START Information
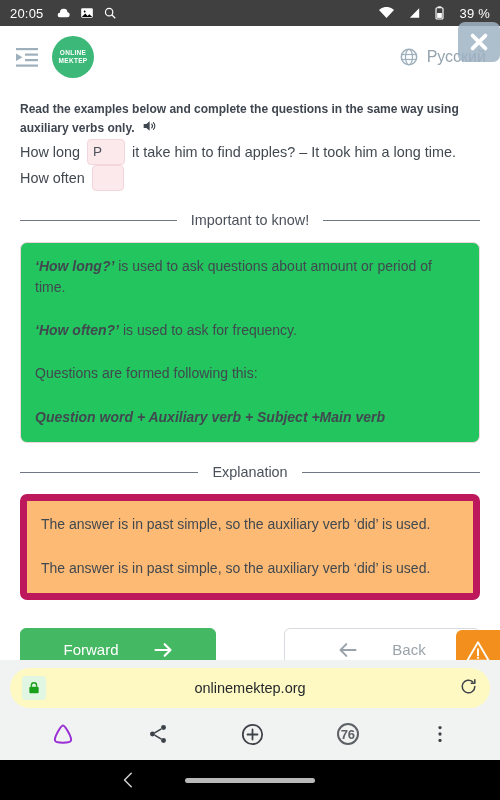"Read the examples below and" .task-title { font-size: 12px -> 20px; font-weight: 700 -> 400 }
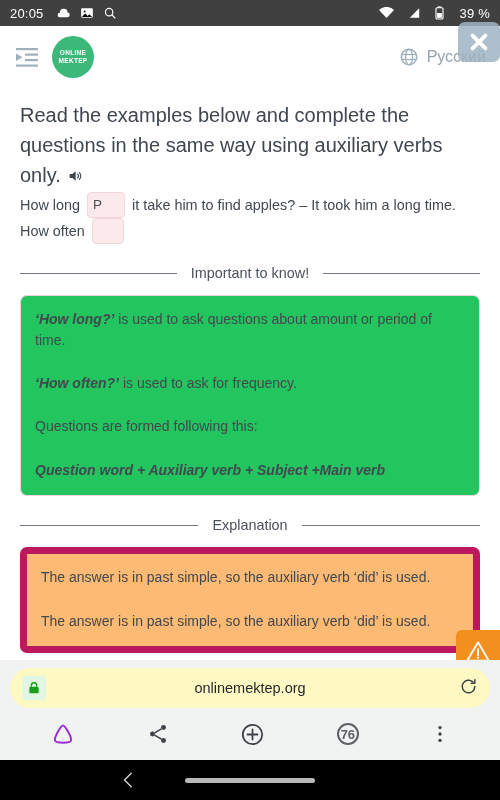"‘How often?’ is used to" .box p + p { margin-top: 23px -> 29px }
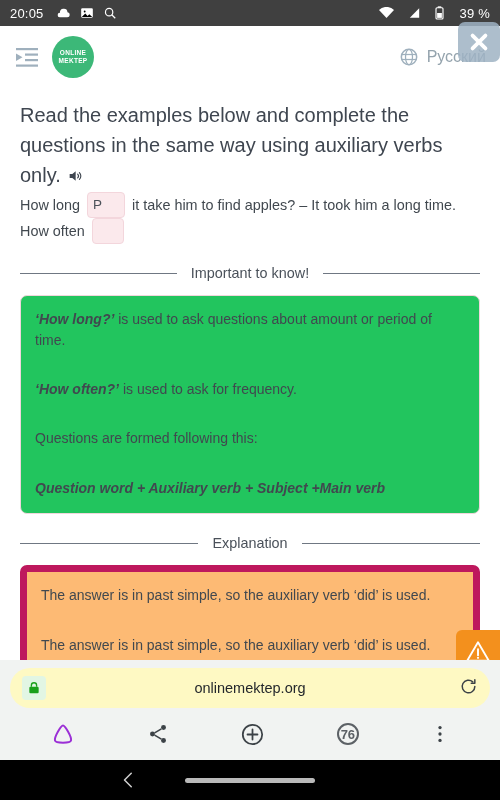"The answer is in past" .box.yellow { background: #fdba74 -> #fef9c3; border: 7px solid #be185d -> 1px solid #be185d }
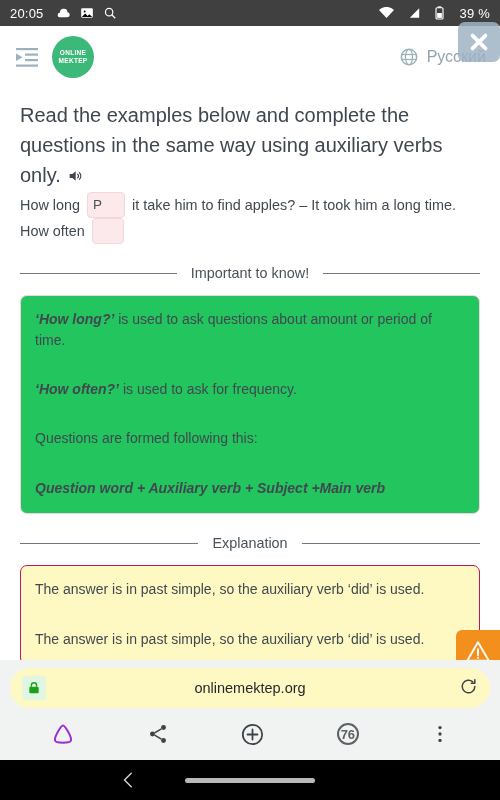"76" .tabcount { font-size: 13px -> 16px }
END Information
START Information
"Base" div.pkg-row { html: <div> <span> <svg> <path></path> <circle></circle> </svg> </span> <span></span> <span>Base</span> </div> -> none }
END Information
What to do. Here the job is to copy the stretch of records from the line containing "answer is in" through the line containing "font-size: 13px ->", word for word. Leave every picture out.

Expected output.
"The answer is in past" .box.yellow { background: #fdba74 -> #fef9c3; border: 7px solid #be185d -> 1px solid #be185d }
"76" .tabcount { font-size: 13px -> 16px }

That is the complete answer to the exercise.